# Task to carry out:
Return each line of the data below unchanged, please.

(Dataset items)
Start of Block
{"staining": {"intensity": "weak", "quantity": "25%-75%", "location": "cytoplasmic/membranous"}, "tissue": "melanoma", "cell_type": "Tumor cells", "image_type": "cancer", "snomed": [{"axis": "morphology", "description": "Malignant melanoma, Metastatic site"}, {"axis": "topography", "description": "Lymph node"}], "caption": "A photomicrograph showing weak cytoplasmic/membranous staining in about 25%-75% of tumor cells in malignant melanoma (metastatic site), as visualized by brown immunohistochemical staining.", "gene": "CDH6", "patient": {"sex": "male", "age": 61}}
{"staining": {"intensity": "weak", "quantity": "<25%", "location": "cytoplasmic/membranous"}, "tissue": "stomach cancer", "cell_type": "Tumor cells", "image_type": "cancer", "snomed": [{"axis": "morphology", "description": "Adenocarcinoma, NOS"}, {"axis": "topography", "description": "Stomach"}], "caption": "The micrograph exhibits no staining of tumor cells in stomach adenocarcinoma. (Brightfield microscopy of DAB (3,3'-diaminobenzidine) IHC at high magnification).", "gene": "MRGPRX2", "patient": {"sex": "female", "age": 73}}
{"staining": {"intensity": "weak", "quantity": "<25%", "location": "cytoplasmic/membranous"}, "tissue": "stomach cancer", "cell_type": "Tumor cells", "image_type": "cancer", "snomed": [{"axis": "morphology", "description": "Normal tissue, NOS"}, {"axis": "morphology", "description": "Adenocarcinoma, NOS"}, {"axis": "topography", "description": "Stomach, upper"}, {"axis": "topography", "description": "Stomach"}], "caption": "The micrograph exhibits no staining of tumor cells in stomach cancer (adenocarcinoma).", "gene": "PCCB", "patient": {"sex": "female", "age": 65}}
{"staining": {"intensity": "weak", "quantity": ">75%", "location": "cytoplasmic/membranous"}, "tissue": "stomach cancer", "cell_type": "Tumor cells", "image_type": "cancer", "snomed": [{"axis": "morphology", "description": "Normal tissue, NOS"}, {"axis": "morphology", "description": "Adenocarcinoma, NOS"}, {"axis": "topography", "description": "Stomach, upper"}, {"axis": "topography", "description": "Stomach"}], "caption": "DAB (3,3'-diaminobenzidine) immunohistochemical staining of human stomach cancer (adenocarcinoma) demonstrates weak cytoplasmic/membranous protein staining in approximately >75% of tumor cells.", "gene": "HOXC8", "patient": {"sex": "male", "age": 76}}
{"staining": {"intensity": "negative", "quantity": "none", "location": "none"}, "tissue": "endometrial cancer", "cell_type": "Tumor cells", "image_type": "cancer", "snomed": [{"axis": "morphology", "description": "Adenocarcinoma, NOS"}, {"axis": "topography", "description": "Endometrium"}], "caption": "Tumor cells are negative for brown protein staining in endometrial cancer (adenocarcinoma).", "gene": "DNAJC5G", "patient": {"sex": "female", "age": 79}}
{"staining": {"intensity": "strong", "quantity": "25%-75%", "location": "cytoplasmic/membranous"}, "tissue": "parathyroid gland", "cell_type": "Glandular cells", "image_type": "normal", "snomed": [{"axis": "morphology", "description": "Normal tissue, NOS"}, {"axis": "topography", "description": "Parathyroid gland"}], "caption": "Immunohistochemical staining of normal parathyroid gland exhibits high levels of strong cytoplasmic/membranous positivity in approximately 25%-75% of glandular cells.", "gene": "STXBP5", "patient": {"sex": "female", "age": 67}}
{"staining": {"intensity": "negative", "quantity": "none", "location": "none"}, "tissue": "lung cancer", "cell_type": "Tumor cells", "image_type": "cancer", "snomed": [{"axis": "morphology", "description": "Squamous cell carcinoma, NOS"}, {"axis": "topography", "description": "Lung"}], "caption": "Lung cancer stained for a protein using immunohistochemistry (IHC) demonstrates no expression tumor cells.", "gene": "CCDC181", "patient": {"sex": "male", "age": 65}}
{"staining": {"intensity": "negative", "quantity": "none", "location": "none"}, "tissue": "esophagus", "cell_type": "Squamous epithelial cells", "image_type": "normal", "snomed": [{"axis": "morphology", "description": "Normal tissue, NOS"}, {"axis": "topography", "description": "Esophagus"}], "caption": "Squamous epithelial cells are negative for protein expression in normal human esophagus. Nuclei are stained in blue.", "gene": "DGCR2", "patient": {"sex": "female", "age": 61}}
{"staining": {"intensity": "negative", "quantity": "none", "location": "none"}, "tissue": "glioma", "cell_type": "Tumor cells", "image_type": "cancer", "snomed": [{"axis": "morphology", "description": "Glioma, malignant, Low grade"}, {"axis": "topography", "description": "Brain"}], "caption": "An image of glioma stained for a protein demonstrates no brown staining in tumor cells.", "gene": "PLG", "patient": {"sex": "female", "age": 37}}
End of Block
# Solved problem:
{"staining": {"intensity": "weak", "quantity": "25%-75%", "location": "cytoplasmic/membranous"}, "tissue": "melanoma", "cell_type": "Tumor cells", "image_type": "cancer", "snomed": [{"axis": "morphology", "description": "Malignant melanoma, Metastatic site"}, {"axis": "topography", "description": "Lymph node"}], "caption": "A photomicrograph showing weak cytoplasmic/membranous staining in about 25%-75% of tumor cells in malignant melanoma (metastatic site), as visualized by brown immunohistochemical staining.", "gene": "CDH6", "patient": {"sex": "male", "age": 61}}
{"staining": {"intensity": "weak", "quantity": "<25%", "location": "cytoplasmic/membranous"}, "tissue": "stomach cancer", "cell_type": "Tumor cells", "image_type": "cancer", "snomed": [{"axis": "morphology", "description": "Adenocarcinoma, NOS"}, {"axis": "topography", "description": "Stomach"}], "caption": "The micrograph exhibits no staining of tumor cells in stomach adenocarcinoma. (Brightfield microscopy of DAB (3,3'-diaminobenzidine) IHC at high magnification).", "gene": "MRGPRX2", "patient": {"sex": "female", "age": 73}}
{"staining": {"intensity": "weak", "quantity": "<25%", "location": "cytoplasmic/membranous"}, "tissue": "stomach cancer", "cell_type": "Tumor cells", "image_type": "cancer", "snomed": [{"axis": "morphology", "description": "Normal tissue, NOS"}, {"axis": "morphology", "description": "Adenocarcinoma, NOS"}, {"axis": "topography", "description": "Stomach, upper"}, {"axis": "topography", "description": "Stomach"}], "caption": "The micrograph exhibits no staining of tumor cells in stomach cancer (adenocarcinoma).", "gene": "PCCB", "patient": {"sex": "female", "age": 65}}
{"staining": {"intensity": "weak", "quantity": ">75%", "location": "cytoplasmic/membranous"}, "tissue": "stomach cancer", "cell_type": "Tumor cells", "image_type": "cancer", "snomed": [{"axis": "morphology", "description": "Normal tissue, NOS"}, {"axis": "morphology", "description": "Adenocarcinoma, NOS"}, {"axis": "topography", "description": "Stomach, upper"}, {"axis": "topography", "description": "Stomach"}], "caption": "DAB (3,3'-diaminobenzidine) immunohistochemical staining of human stomach cancer (adenocarcinoma) demonstrates weak cytoplasmic/membranous protein staining in approximately >75% of tumor cells.", "gene": "HOXC8", "patient": {"sex": "male", "age": 76}}
{"staining": {"intensity": "negative", "quantity": "none", "location": "none"}, "tissue": "endometrial cancer", "cell_type": "Tumor cells", "image_type": "cancer", "snomed": [{"axis": "morphology", "description": "Adenocarcinoma, NOS"}, {"axis": "topography", "description": "Endometrium"}], "caption": "Tumor cells are negative for brown protein staining in endometrial cancer (adenocarcinoma).", "gene": "DNAJC5G", "patient": {"sex": "female", "age": 79}}
{"staining": {"intensity": "strong", "quantity": "25%-75%", "location": "cytoplasmic/membranous"}, "tissue": "parathyroid gland", "cell_type": "Glandular cells", "image_type": "normal", "snomed": [{"axis": "morphology", "description": "Normal tissue, NOS"}, {"axis": "topography", "description": "Parathyroid gland"}], "caption": "Immunohistochemical staining of normal parathyroid gland exhibits high levels of strong cytoplasmic/membranous positivity in approximately 25%-75% of glandular cells.", "gene": "STXBP5", "patient": {"sex": "female", "age": 67}}
{"staining": {"intensity": "negative", "quantity": "none", "location": "none"}, "tissue": "lung cancer", "cell_type": "Tumor cells", "image_type": "cancer", "snomed": [{"axis": "morphology", "description": "Squamous cell carcinoma, NOS"}, {"axis": "topography", "description": "Lung"}], "caption": "Lung cancer stained for a protein using immunohistochemistry (IHC) demonstrates no expression tumor cells.", "gene": "CCDC181", "patient": {"sex": "male", "age": 65}}
{"staining": {"intensity": "negative", "quantity": "none", "location": "none"}, "tissue": "esophagus", "cell_type": "Squamous epithelial cells", "image_type": "normal", "snomed": [{"axis": "morphology", "description": "Normal tissue, NOS"}, {"axis": "topography", "description": "Esophagus"}], "caption": "Squamous epithelial cells are negative for protein expression in normal human esophagus. Nuclei are stained in blue.", "gene": "DGCR2", "patient": {"sex": "female", "age": 61}}
{"staining": {"intensity": "negative", "quantity": "none", "location": "none"}, "tissue": "glioma", "cell_type": "Tumor cells", "image_type": "cancer", "snomed": [{"axis": "morphology", "description": "Glioma, malignant, Low grade"}, {"axis": "topography", "description": "Brain"}], "caption": "An image of glioma stained for a protein demonstrates no brown staining in tumor cells.", "gene": "PLG", "patient": {"sex": "female", "age": 37}}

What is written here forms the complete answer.